Heavily-indebted Chinese property developer CIFI Holding Group extended its asset selling campaign with another loss-making deal, as it grapples with a liquidity crunch and seeks to “survive and sustain under the crisis”.
In its latest disposal, the company raised 436 million yuan (US$61 million) by selling the 49 per cent stake it owned through a subsidiary, Beijing Xuhui Shunxin Real Estate, in Tianjin Chuangda Real Estate Development. The buyer, Shijiazhuang Ronglang Enterprise Management Services, holds the remaining 51 per cent equity interest.
The loss of 28 million yuan, from the disposal, “is not expected to have immediate material impact on the financial position of the group”, the company said.
This brings the total funds raised from asset disposals and announced this week to 657 million yuan, following the deal unveiled on Monday.
“The property market in the PRC has been facing unprecedented challenges and the property developers are encountering liquidity pressure,” Cifi’s notice to the stock exchange said. “Enhancing liquidity are the crucial strategies for market peers to survive and sustain under the crisis.”
“While a loss is expected to be recorded, the disposal will enable the group to revitalise available funds under the increasingly credit tightening market and reallocate resources to improve the efficiency of capital use and enhance the group’s liquidity to ensure the delivery of properties and continuation of its business operations,” it added.
Homes get their own shopping festival in China as Kuaishou aims to boost demand
Homes get their own shopping festival in China as Kuaishou aims to boost demand
On Monday, another CIFI subsidiary, Liaocheng Xuyin, sold a 51 per cent stake in its Dezhou residential project, located in Shandong province, to Shandong Zhongzheng for 221 million yuan.

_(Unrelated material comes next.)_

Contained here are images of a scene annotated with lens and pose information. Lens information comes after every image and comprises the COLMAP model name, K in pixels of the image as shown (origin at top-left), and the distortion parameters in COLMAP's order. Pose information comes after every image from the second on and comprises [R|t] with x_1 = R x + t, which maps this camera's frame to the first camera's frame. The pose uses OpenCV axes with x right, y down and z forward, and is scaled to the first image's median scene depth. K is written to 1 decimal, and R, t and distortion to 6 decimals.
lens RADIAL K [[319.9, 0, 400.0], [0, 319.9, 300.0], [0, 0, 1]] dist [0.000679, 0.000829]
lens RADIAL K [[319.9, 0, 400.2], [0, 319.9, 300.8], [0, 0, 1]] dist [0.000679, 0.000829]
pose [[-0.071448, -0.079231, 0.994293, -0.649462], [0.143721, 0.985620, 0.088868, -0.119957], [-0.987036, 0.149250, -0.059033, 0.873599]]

The company posted a loss of 215 million yuan on that deal.
CIFI’s shares slipped 3.6 per cent to HK$0.26 per share on Friday, just off an all-time low of HK$0.19 seen on October 31.
The stock has plunged by 75.9 per cent this year, down 96.4 per cent from the peak struck in April 2021. Its capitalisation has cratered from an all-time high of around HK$64 billion (US$8.2 billion) to HK$2.76 billion, according to Bloomberg data.

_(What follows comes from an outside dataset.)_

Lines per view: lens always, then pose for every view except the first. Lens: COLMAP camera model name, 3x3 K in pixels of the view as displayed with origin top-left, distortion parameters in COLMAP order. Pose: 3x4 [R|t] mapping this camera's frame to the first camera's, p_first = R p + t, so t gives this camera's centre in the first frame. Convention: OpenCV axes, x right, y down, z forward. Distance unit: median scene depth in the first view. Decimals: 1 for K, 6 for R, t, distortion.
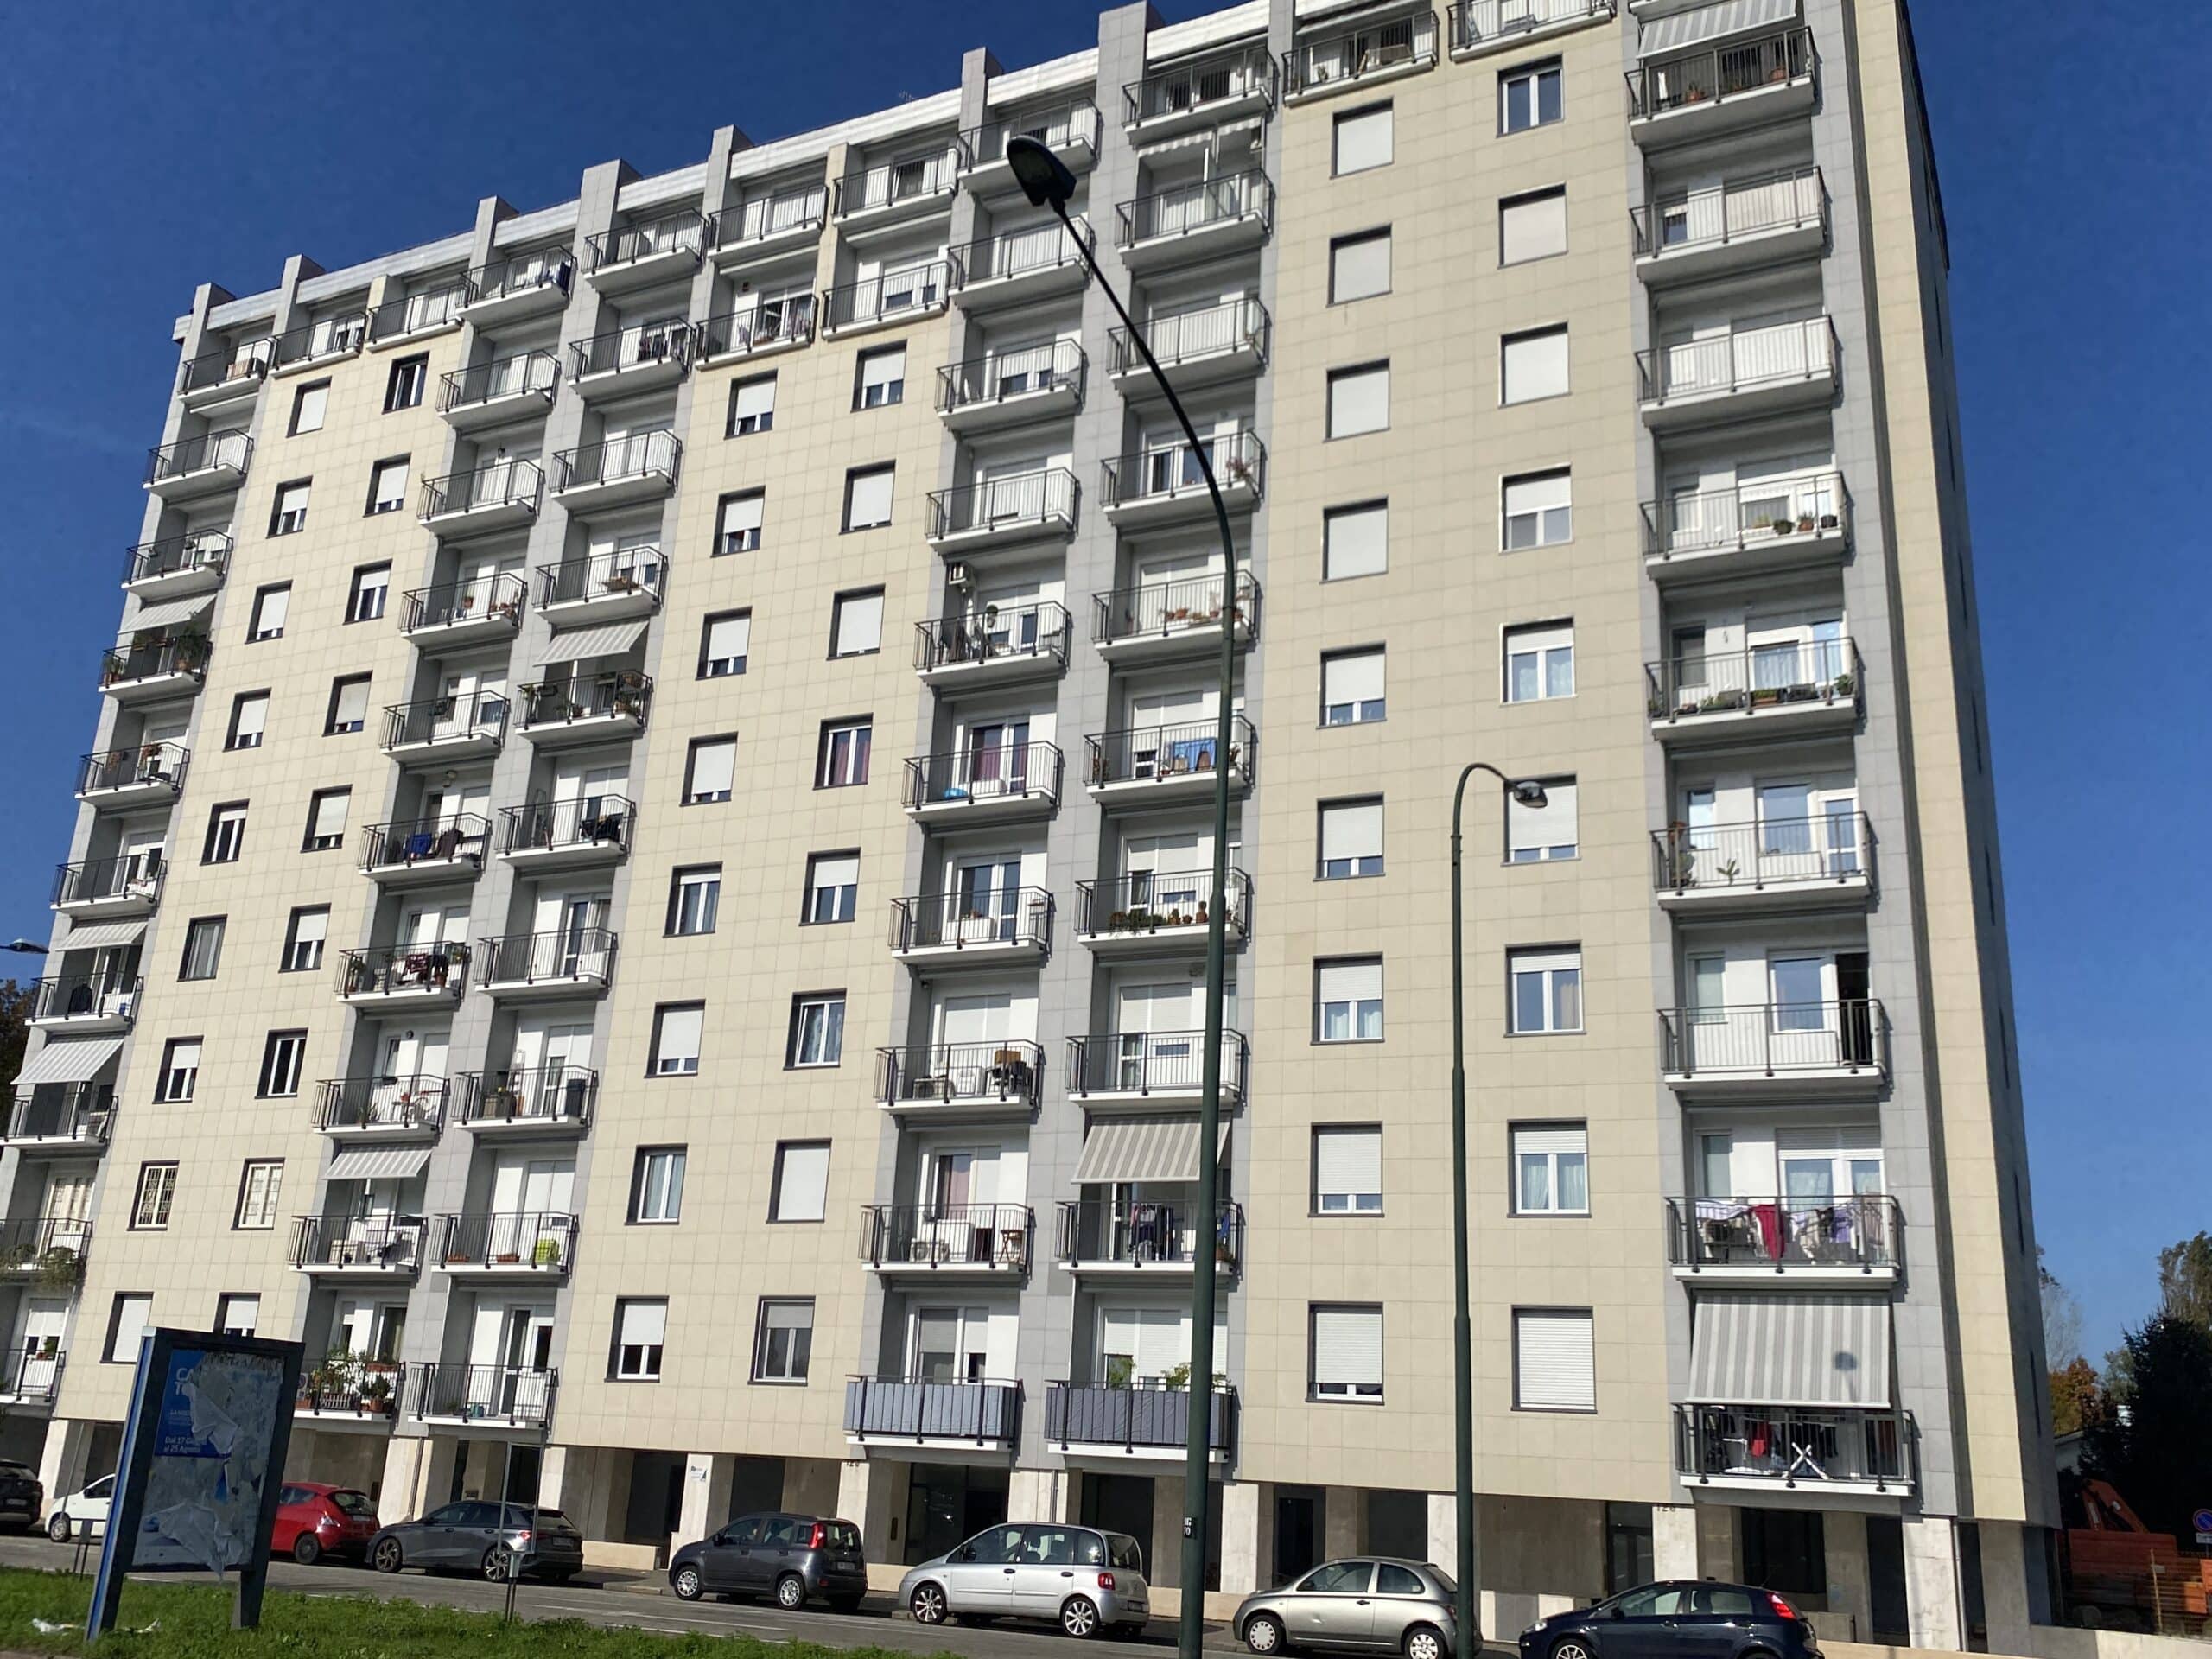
lens RADIAL K [[2092.7, 0, 1067.5], [0, 2092.7, 779.0], [0, 0, 1]] dist [0.023407, 0.000000]
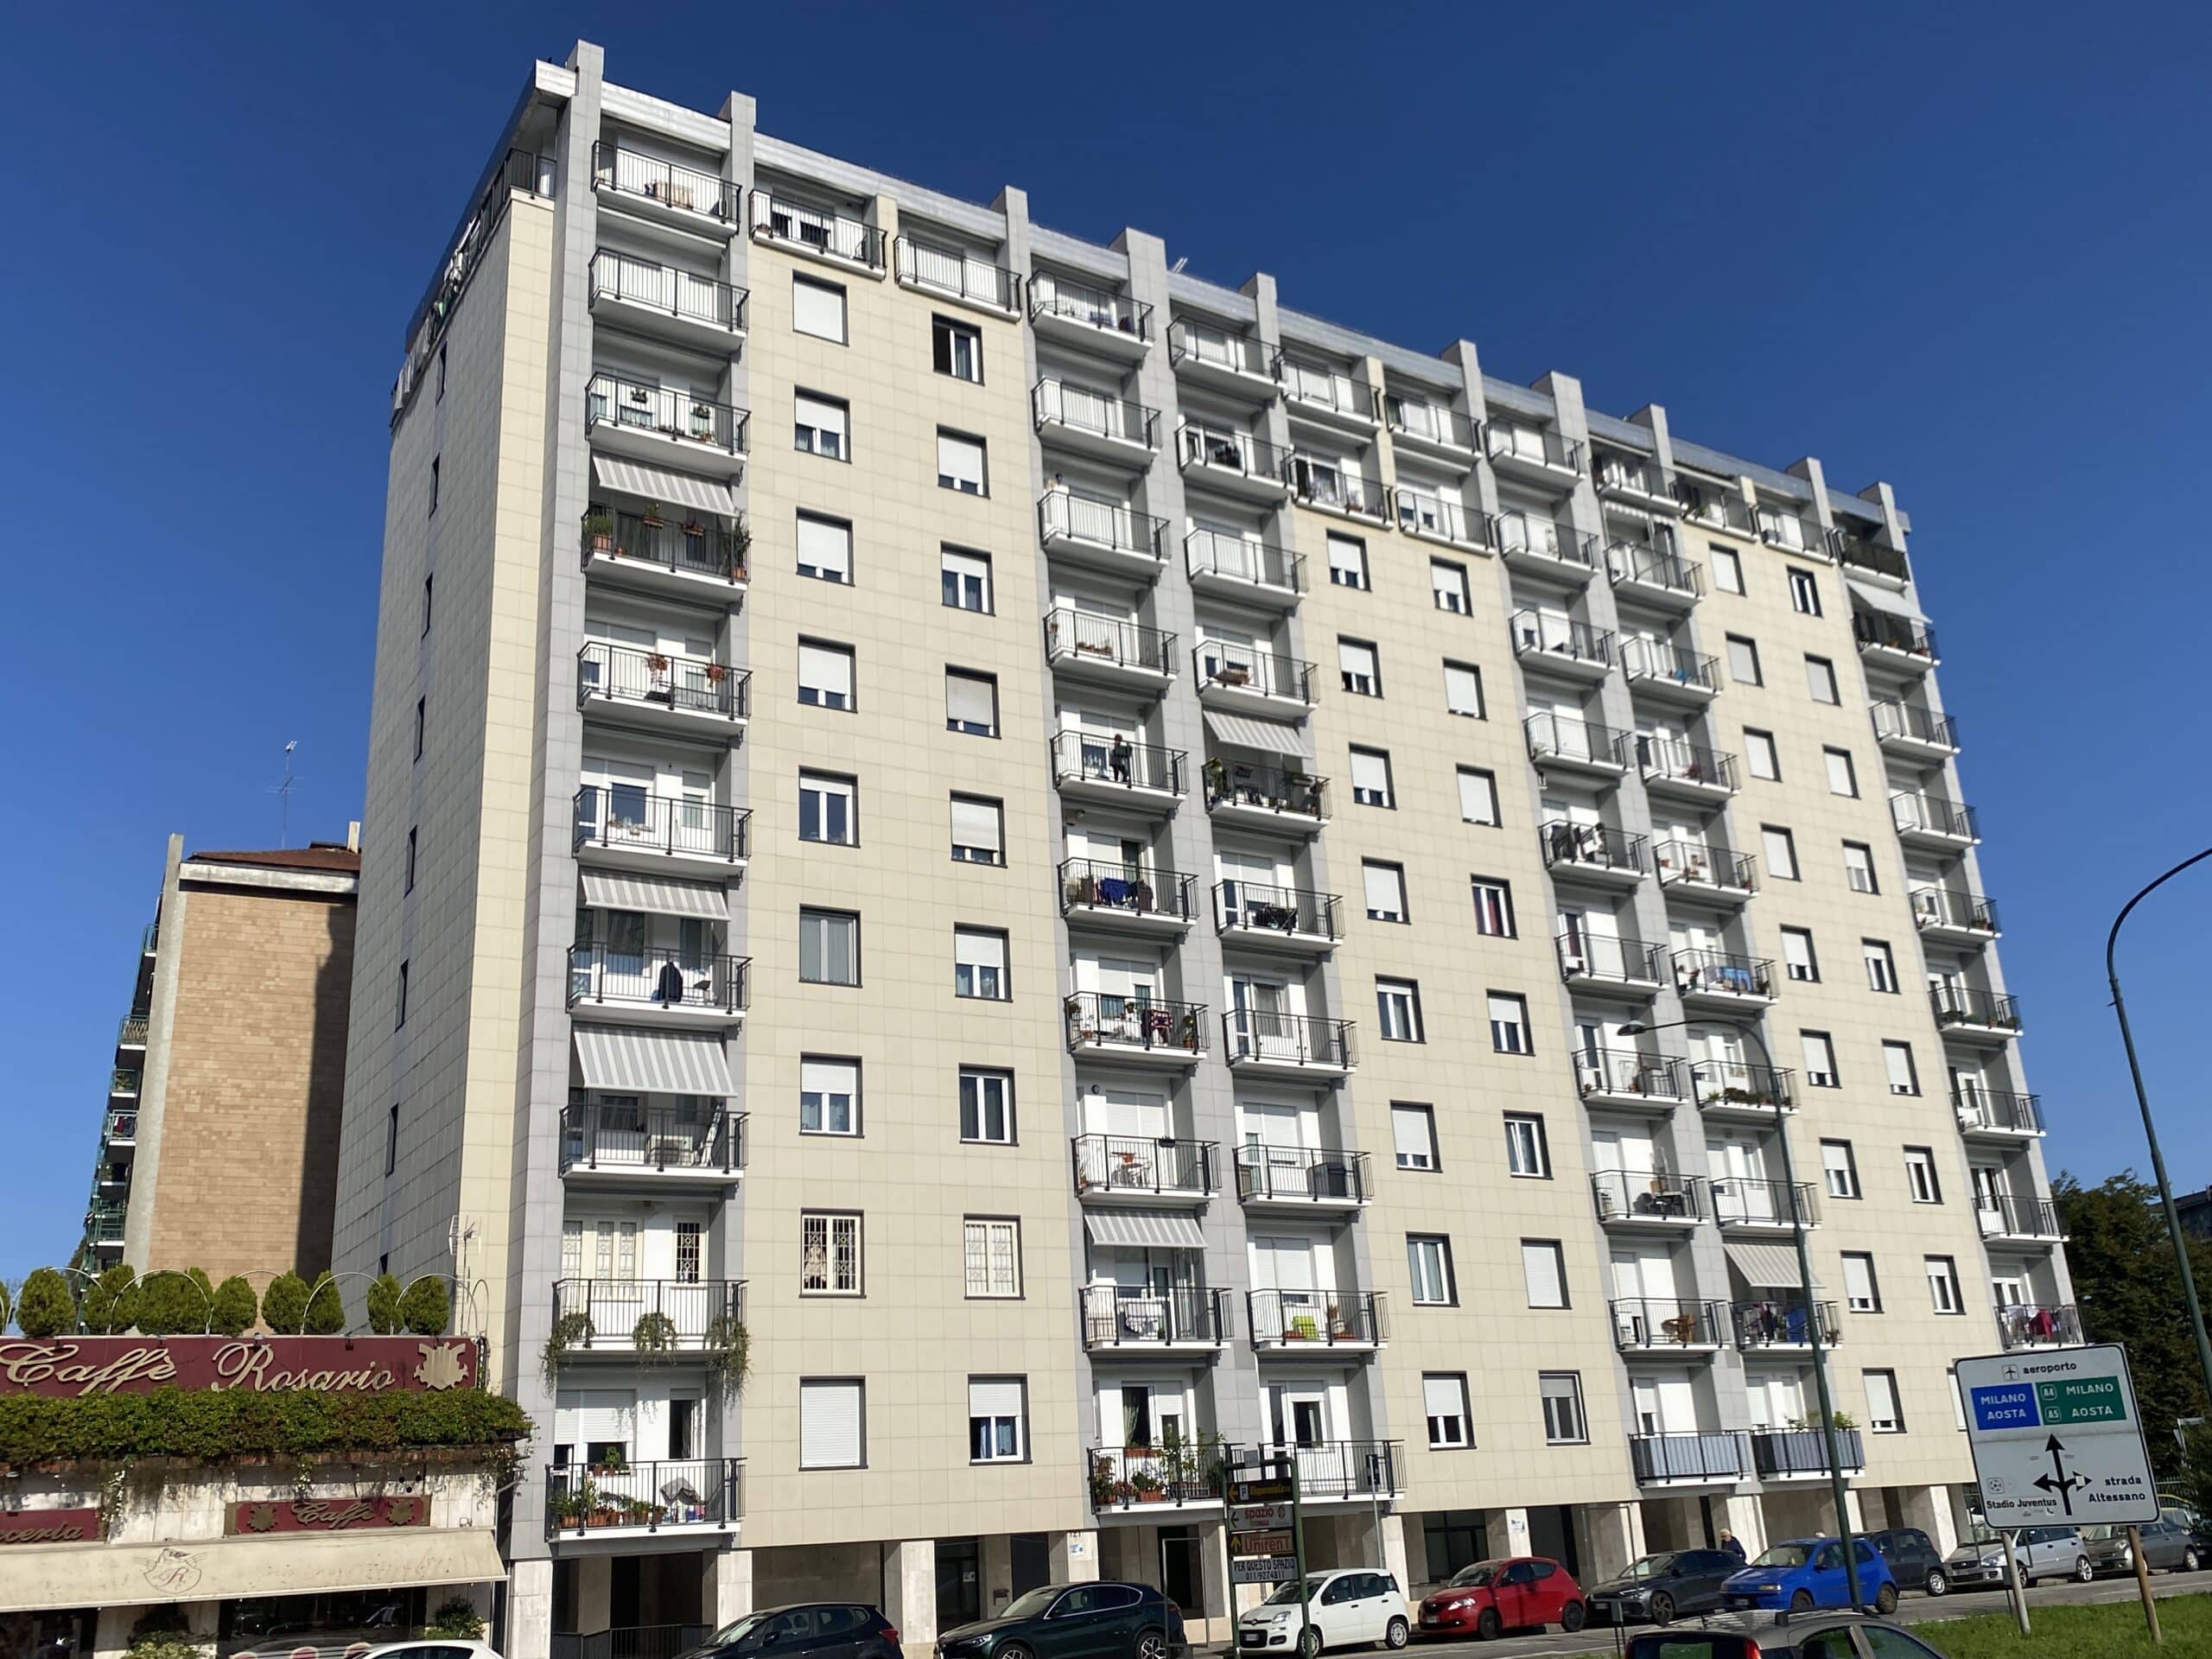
lens RADIAL K [[1954.5, 0, 1097.7], [0, 1954.5, 815.0], [0, 0, 1]] dist [-0.009065, 0.014162]
pose [[0.509759, 0.222278, 0.831106, -1.030582], [-0.196437, 0.970600, -0.139100, 0.120012], [-0.837590, -0.092353, 0.538436, 0.533423]]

To solve the liquidity crisis, CIFI chairman Lin Zhong and his family have put up five luxury homes for sale in Hong Kong’s Southern district, even as the city’s property market grapples with a downtrend.
Shares of the debt-stricken property developer plunged by the most on record after trading resumed in September, following a six-month suspension due to a delay in filing financial results.

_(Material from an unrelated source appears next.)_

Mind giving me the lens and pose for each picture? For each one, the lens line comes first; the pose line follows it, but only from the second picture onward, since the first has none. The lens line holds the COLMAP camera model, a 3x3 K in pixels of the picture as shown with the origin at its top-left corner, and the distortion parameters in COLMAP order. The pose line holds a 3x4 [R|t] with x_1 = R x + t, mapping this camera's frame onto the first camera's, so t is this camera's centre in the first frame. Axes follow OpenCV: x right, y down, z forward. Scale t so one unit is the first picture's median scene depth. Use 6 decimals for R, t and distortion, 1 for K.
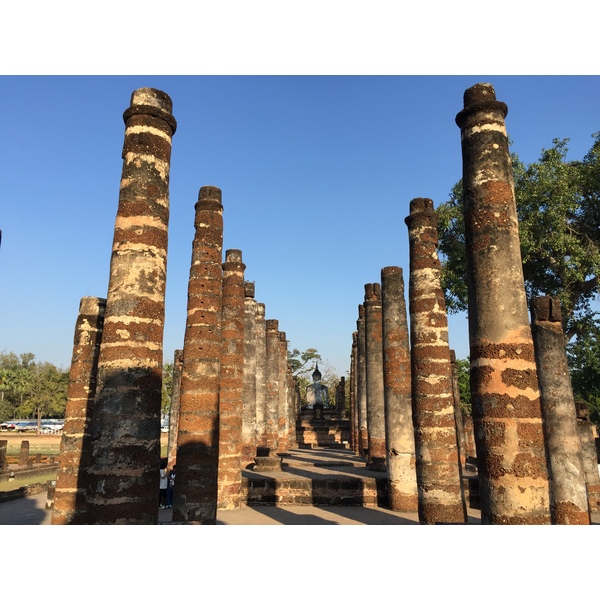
lens RADIAL K [[518.3, 0, 292.8], [0, 518.3, 299.6], [0, 0, 1]] dist [0.052316, -0.000929]
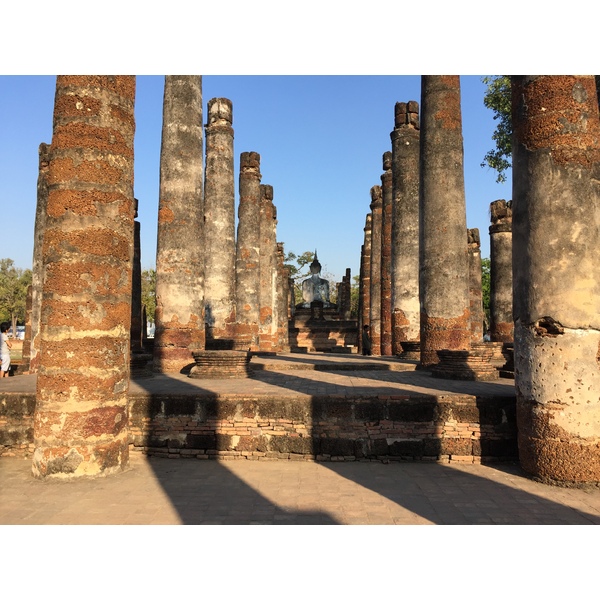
lens RADIAL K [[518.3, 0, 292.8], [0, 518.3, 299.6], [0, 0, 1]] dist [0.052316, -0.000929]
pose [[0.999933, 0.008597, 0.007785, 0.013877], [-0.009728, 0.987166, 0.159400, 0.168891], [-0.006315, -0.159465, 0.987183, 0.502566]]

In its delayed earnings release, the company said it had swung to a 9 billion yuan loss in the first half of the year, reversing from a profit of 1.9 billion yuan in the year ago period. Its annual loss was 13 billion yuan in 2022. But the company’s long-term liabilities shrank to 34.8 billion yuan by the end of June, from 41.3 billion yuan at the end of 2022, while its working capital dropped to 30.6 billion yuan from 49 billion yuan in the same period, indicating balance-sheet downsizing.
CIFI’s contracted sales for the six months ending in June shrank 33.6 per cent year on year to 41.94 billion yuan, “due to the tough business environment in the real estate industry”, the company said.
Banks have stated their intention to continue enhance support for non state-owned real estate enterprises.
Everbright said in a statement on Thursday it is actively consulting several private and mixed ownership real estate companies, including Vanke, Country Garden, and Midea Real Estate, to fund approved projects.
“This indicates a positive sign if banks can really lend to more private developers especially those facing liquidity issues,” according to Raymond Cheng, managing director, head of China and HK property at CGS-CIMB Securities.